▶ PARTS OF THE EXERCISE:
#1 In the excerpt about the attention decoder code, why should the dense layer applied to the encoder output have an output size of hidden_units*2?
#2 Carry on the attention decoder code excerpt from the point where it stops.

▶ EXCERPT PROVIDED:
Decoder as a function to be called from the body of the while_loop. Note that, in order to reuse the network after each word, first we need to initialize it then set the reuse to True.

In [106]:
ones = np.ones((batch_size))
zeros = np.zeros((batch_size))
def decoder(_decoder_inputs,_hidden_state,reuse=None):
    with tf.variable_scope("decoder",reuse=reuse) as decoder_sc:
        ## Luong's multiplicative score --> score = _hidden_state.T * W * _enc_output

        ### First the W * _enc_output part is handled. It is straightforward with a dense layer, 
        ### and its output size should be hidden_units*2, because we have a bidirectional rnn 
        ### in the encoder. Output shape should be 
        ### (batch_size, max_sentence_len+2, 2*hidden_units)
        ### because later it will be multiplied with (batch_size,2*hidden_units) 
        ### (which could be thought as batch_size, 2*hidden_units,1) to get the score.
        w_times_enc_output = tf.layers.dense(_enc_output, hidden_units*2)
        print("shape of w_times_enc_output:",w_times_enc_output.get_shape())

▶ EXERCISE DATA:
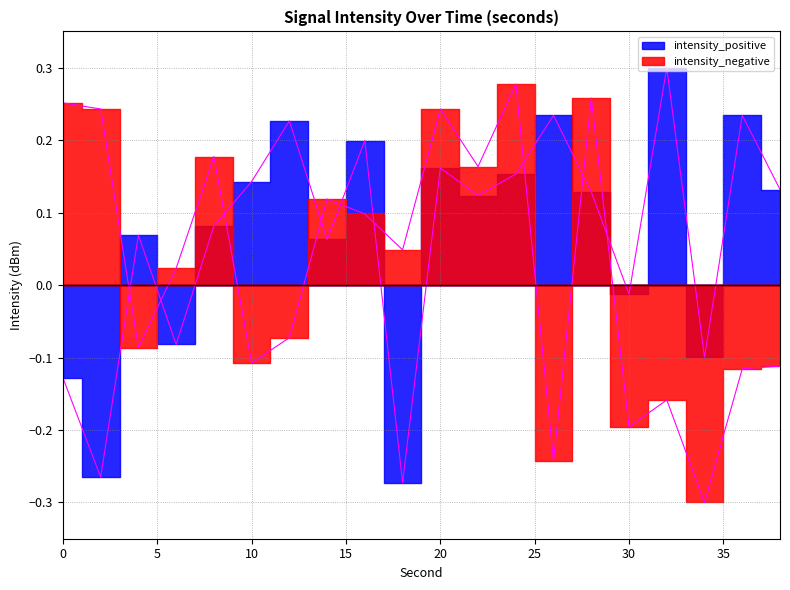

What is the value of the intensity_negative point at the 8th from the left?

0.1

▶ RESPONSE LIST:
#1 Because the encoder uses a bidirectional RNN.

#2
        ### First hidden state is taken from the encoder's GRUs last hidden state, and the
        ### shape of it is (batch_size, 2*hidden_units). For each input sentence, there is one
        ### hidden state. _hidden_state's size is (batch_size, 2*hidden_units) 
        ### one can think of it as (batch_size, 1,2*hidden_units). Semantically, there is 
        ### only one hidden state vector for each batch item(iteration).
        ### To transpose it, as the formula of Luong's suggests,
        ### we can just expand (batch_size, 2*hidden_units) to (batch_size, 2*hidden_units,1), 
        ### expanding in the 2.nd dimension.
        hidden_state_tr = tf.expand_dims(_hidden_state,2)
        print("shape of enc_last_state_tr:",hidden_state_tr.get_shape())

        ### w_times_enc_output = (batch_size, max_sentence_len+2, 2*hidden_units)
        ### enc_last_state_tr = (batch_size, 2*hidden_units,1)
        ### resulting score = (batch_size, max_sentence_len+2,1)
        score =  tf.matmul(w_times_enc_output,hidden_state_tr)
        print("shape of score:",score.get_shape())

        ### Now the shape of score (batch_size, max_sentence_len+2,1).
        ### We have a score for each of the 
        ### input word(input word of the encoder) in a batch. To normalize it, now they are 
        ### put in a softmax, and 
        ### the normalization should be within a batch, so the axis to apply softmax is
        ### 1.st one, since 0 is used for batches.
        ### Attention weights(attention_w) has same shape with score, which is 
        ### (batch_size, max_sentence_len+2,1)
        attention_w = tf.nn.softmax(score,1)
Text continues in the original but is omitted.